- **Problem requirements**
Repeat nothing but the lines below running from the one containing "middle dip: (484, 411)" to the one containing "middle dip: (727, 438)". Keep both end lines.

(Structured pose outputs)

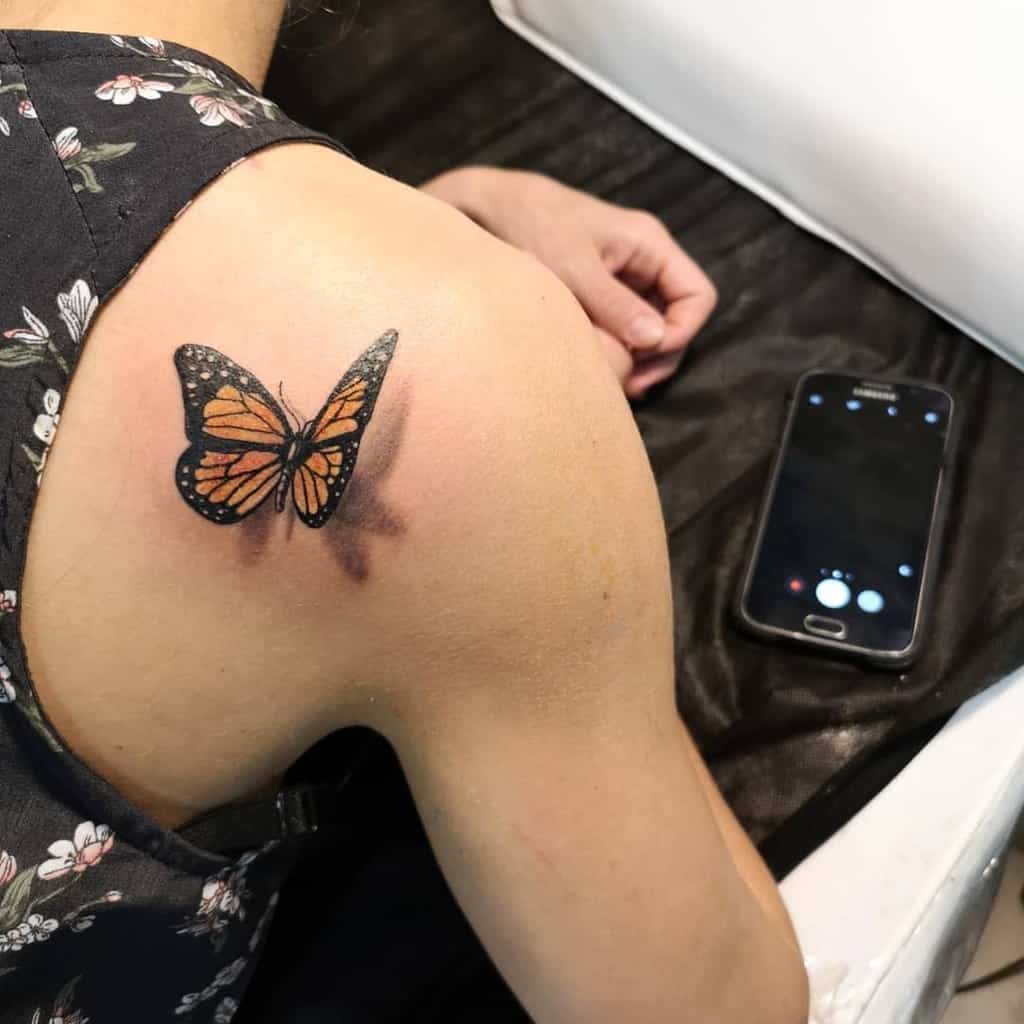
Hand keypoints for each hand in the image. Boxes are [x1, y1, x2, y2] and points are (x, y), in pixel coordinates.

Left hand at [422, 167, 716, 398]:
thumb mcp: (573, 268)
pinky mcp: (601, 296)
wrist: (488, 210)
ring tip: (613, 380)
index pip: (697, 296)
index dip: (682, 332)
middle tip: (629, 384)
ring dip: (639, 359)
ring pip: (652, 329)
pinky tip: (598, 367)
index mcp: (650, 244)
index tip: (645, 355)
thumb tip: (656, 340)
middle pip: (678, 319)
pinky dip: (617, 351)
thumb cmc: (532, 225)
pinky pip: (624, 329)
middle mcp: (645, 262)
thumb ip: (614, 304)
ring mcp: (624, 280)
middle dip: (660, 354)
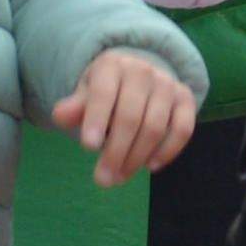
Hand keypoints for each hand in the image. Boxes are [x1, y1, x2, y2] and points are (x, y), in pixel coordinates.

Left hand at [54, 46, 198, 183]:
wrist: (138, 75)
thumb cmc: (106, 91)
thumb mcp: (86, 94)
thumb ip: (74, 107)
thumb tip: (59, 116)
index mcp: (113, 65)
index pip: (104, 94)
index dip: (97, 120)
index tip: (87, 147)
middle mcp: (143, 71)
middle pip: (131, 116)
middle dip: (116, 152)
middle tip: (103, 180)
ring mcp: (168, 84)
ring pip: (156, 126)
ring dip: (137, 158)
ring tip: (120, 177)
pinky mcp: (186, 99)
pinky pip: (183, 129)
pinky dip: (168, 151)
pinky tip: (150, 166)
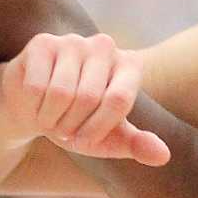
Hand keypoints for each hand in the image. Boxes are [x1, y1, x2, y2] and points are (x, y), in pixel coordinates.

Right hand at [0, 32, 170, 165]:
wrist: (36, 108)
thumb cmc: (78, 123)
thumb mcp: (109, 139)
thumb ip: (137, 145)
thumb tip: (163, 156)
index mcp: (130, 65)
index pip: (117, 100)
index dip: (97, 128)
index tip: (85, 141)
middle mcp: (105, 46)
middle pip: (88, 97)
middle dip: (71, 125)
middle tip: (64, 130)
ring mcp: (73, 41)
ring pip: (60, 93)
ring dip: (51, 119)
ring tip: (51, 119)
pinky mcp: (43, 43)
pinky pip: (36, 86)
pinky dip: (34, 106)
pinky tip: (36, 104)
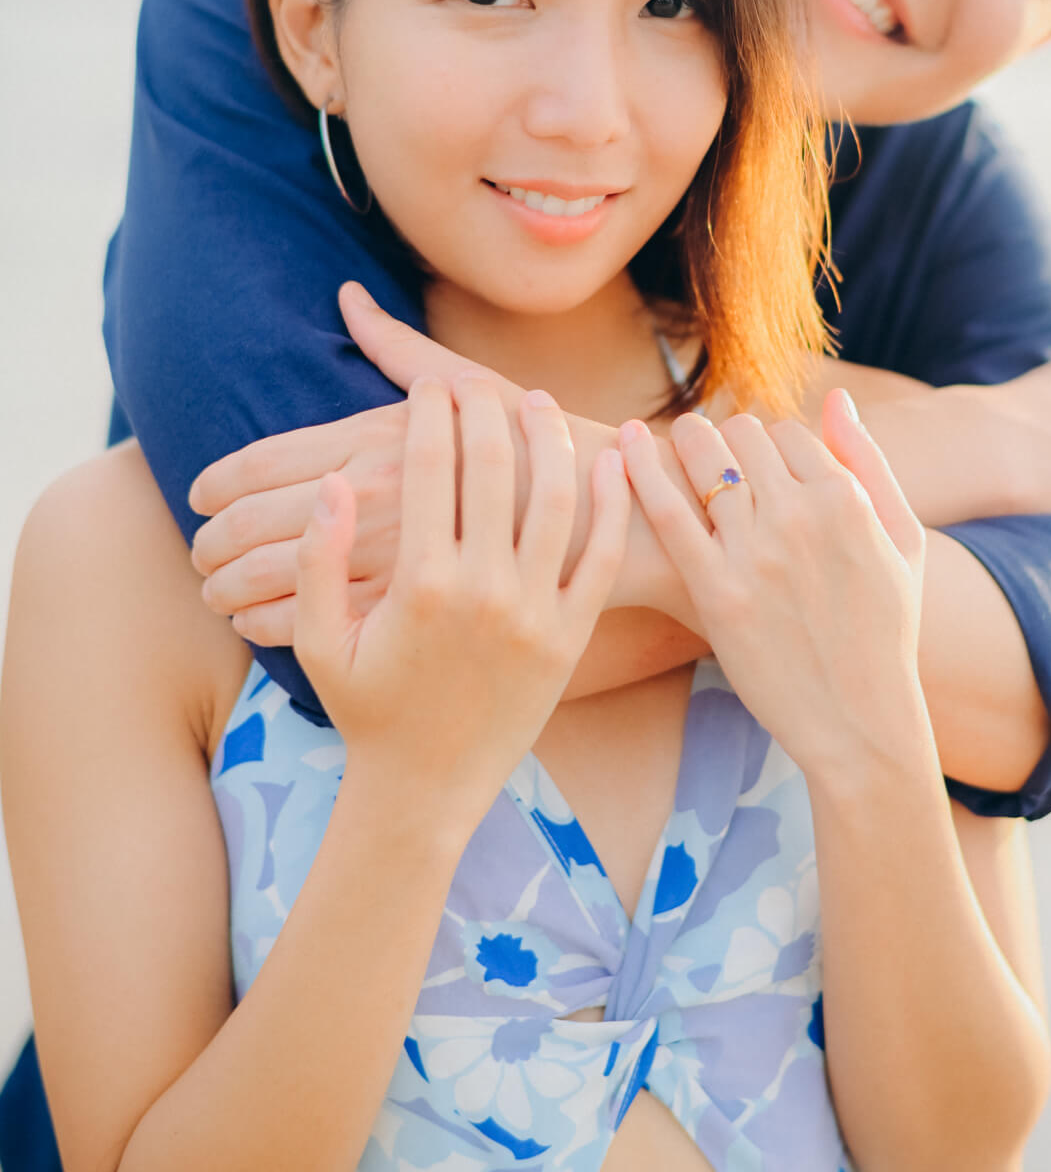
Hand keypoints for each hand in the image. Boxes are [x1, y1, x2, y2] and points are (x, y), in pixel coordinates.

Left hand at [188, 284, 504, 643]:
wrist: (598, 522)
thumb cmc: (529, 446)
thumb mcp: (468, 382)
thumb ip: (396, 345)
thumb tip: (349, 295)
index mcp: (376, 438)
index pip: (261, 460)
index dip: (216, 481)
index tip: (199, 494)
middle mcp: (374, 496)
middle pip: (251, 522)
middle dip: (210, 541)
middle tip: (198, 550)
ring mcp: (389, 558)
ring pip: (270, 579)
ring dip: (228, 587)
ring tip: (217, 591)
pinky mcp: (406, 611)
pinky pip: (313, 623)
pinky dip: (269, 626)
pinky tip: (259, 622)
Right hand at [296, 377, 628, 813]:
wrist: (425, 788)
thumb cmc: (367, 710)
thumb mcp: (321, 641)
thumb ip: (317, 560)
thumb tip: (329, 482)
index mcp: (419, 584)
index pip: (428, 468)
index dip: (430, 416)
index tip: (429, 387)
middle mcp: (482, 591)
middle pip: (492, 469)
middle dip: (484, 411)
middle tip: (479, 383)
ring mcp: (534, 613)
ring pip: (555, 500)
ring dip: (550, 440)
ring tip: (540, 402)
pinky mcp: (571, 636)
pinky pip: (599, 557)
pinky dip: (612, 505)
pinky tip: (612, 463)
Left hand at [619, 390, 926, 789]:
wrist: (861, 721)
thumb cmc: (887, 632)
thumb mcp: (903, 540)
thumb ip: (869, 462)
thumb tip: (837, 397)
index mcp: (847, 499)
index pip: (788, 431)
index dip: (769, 444)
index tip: (757, 464)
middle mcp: (801, 516)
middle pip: (743, 435)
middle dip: (727, 438)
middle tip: (710, 452)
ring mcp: (755, 554)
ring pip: (704, 459)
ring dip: (685, 443)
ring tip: (673, 444)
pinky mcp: (716, 592)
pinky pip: (668, 512)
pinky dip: (641, 472)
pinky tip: (623, 448)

- **Solution**
middle dip: (484, 411)
middle tip: (479, 383)
ring mcp: (534, 613)
ring pip: (555, 500)
ring dip: (550, 440)
ring tip: (540, 402)
pinky mcp: (571, 636)
pinky pip: (599, 557)
pinky dip: (612, 505)
pinky tip: (612, 463)
Left hand at [619, 390, 926, 789]:
wrist: (861, 721)
thumb cmc: (887, 632)
thumb mcp: (903, 540)
thumb ip: (869, 462)
thumb tip: (837, 397)
index mcp: (847, 499)
index pip: (788, 431)
index dip: (769, 444)
index tip: (757, 464)
middle mcp: (801, 516)
middle pip: (743, 435)
middle dip: (727, 438)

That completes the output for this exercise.